┌──

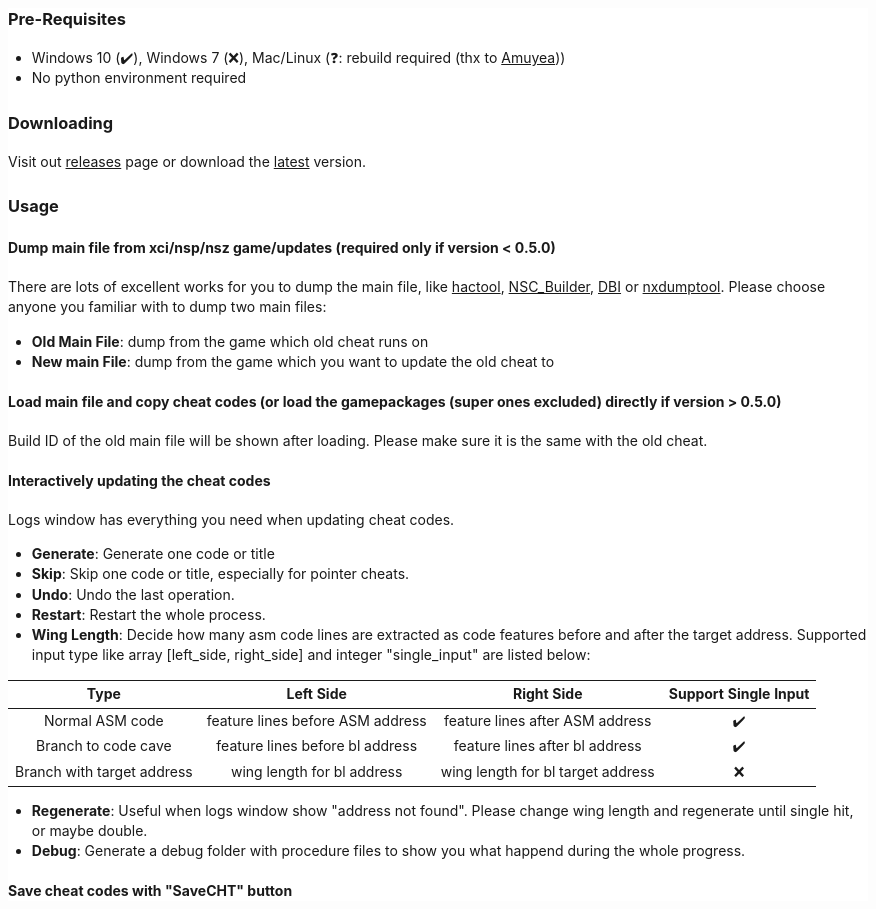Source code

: ### Pre-Requisites

* Windows 10 (:heavy_check_mark:), Windows 7 (:x:), Mac/Linux (❓: rebuild required (thx to [Amuyea](https://gbatemp.net/members/amuyea.437000/)))
* No python environment required

### Downloading

Visit out [releases](https://github.com/zzpong/Interactive-ASM-Cheats-Updater/releases) page or download the [latest](https://github.com/zzpong/Interactive-ASM-Cheats-Updater/releases/tag/latest) version.

### Usage

#### Dump main file from xci/nsp/nsz game/updates (required only if version < 0.5.0)
There are lots of excellent works for you to dump the main file, like [hactool](https://github.com/SciresM/hactool), [NSC_Builder](https://github.com/julesontheroad/NSC_BUILDER), [DBI](https://github.com/rashevskyv/dbi) or [nxdumptool](https://github.com/DarkMatterCore/nxdumptool). Please choose anyone you familiar with to dump two main files:
* **Old Main File**: dump from the game which old cheat runs on
* **New main File**: dump from the game which you want to update the old cheat to

#### Load main file and copy cheat codes (or load the gamepackages (super ones excluded) directly if version > 0.5.0)
Build ID of the old main file will be shown after loading. Please make sure it is the same with the old cheat.

#### Interactively updating the cheat codes
Logs window has everything you need when updating cheat codes.
* **Generate**: Generate one code or title
* **Skip**: Skip one code or title, especially for pointer cheats.
* **Undo**: Undo the last operation.
* **Restart**: Restart the whole process.
* **Wing Length**: Decide how many asm code lines are extracted as code features before and after the target address. Supported input type like array [left_side, right_side] and integer "single_input" are listed below:

|  Type  |  Left Side  |  Right Side  |  Support Single Input  |
| :------------------: | :------------------: | :------------------: | :------------------: |
| Normal ASM code | feature lines before ASM address | feature lines after ASM address | :heavy_check_mark: | 
| Branch to code cave | feature lines before bl address | feature lines after bl address | :heavy_check_mark: | 
| Branch with target address | wing length for bl address | wing length for bl target address | :x: | 

* **Regenerate**: Useful when logs window show "address not found". Please change wing length and regenerate until single hit, or maybe double.
* **Debug**: Generate a debug folder with procedure files to show you what happend during the whole progress.

#### Save cheat codes with "SaveCHT" button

└──

> Job
Format everything from the line containing "or maybe double." down to the end of the listing above as a Markdown table with two columns, Row and Line. Number each line in order and leave out any blank lines.

> Result for this task
| Row | Line |
|---|---|
| 1 | * **Regenerate**: Useful when logs window show "address not found". Please change wing length and regenerate until single hit, or maybe double. |
| 2 | * **Debug**: Generate a debug folder with procedure files to show you what happend during the whole progress. |
| 3 | #### Save cheat codes with "SaveCHT" button |